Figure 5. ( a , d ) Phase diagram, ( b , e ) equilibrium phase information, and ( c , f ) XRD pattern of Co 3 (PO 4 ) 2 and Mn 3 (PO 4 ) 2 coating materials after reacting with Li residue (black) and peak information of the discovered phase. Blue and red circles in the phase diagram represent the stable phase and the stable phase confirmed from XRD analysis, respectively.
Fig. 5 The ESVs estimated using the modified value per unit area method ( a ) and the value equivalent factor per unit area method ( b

+++++

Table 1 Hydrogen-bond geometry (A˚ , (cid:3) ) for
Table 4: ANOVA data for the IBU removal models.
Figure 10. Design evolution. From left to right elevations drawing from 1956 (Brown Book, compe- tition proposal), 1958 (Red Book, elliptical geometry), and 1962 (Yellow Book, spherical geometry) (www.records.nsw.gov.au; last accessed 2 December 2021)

+++++

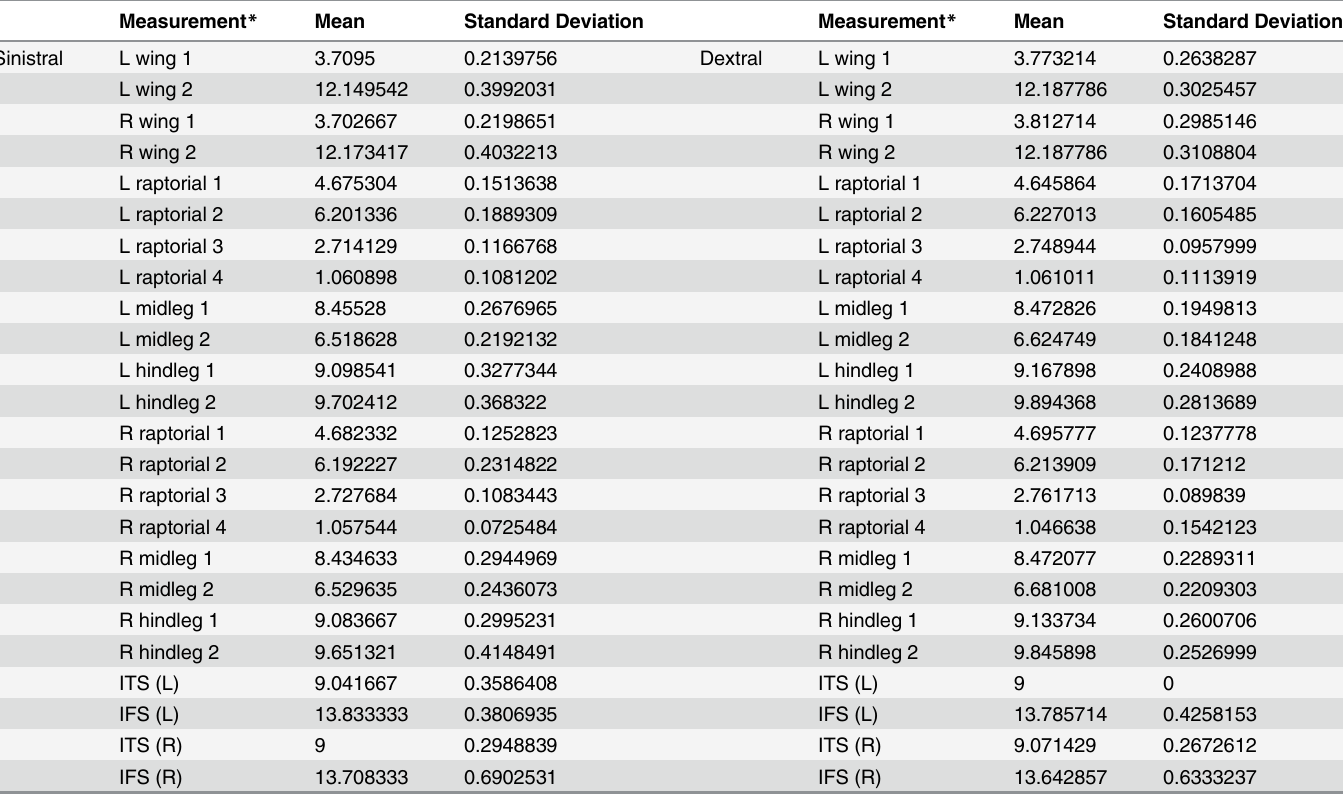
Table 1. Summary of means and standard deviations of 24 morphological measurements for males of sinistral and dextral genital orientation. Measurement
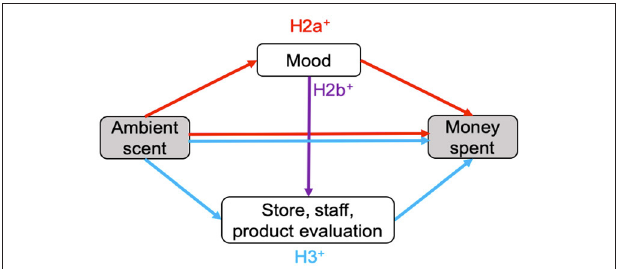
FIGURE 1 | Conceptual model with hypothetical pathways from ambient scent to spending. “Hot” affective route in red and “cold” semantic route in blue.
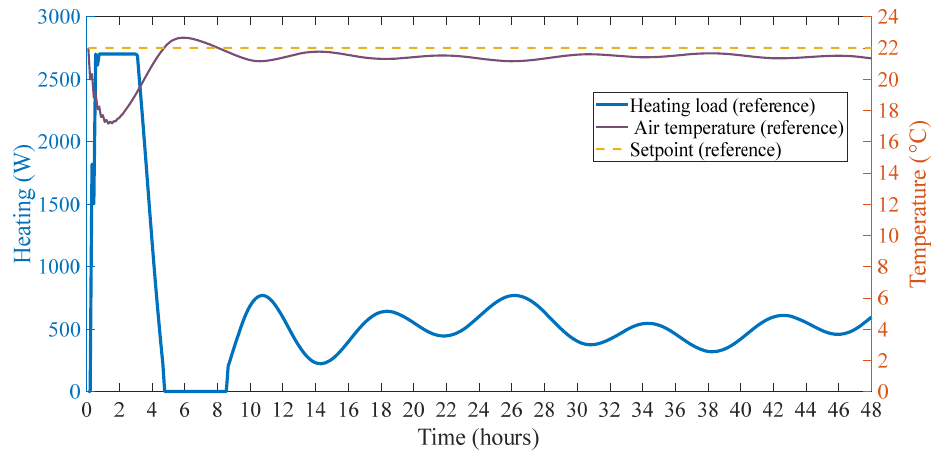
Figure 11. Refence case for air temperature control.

+++++

# [PROBLEM TO WORK ON]
Respond with one number only: how many lines of the data contain "geometry".

# [EXPECTED ANSWER]
2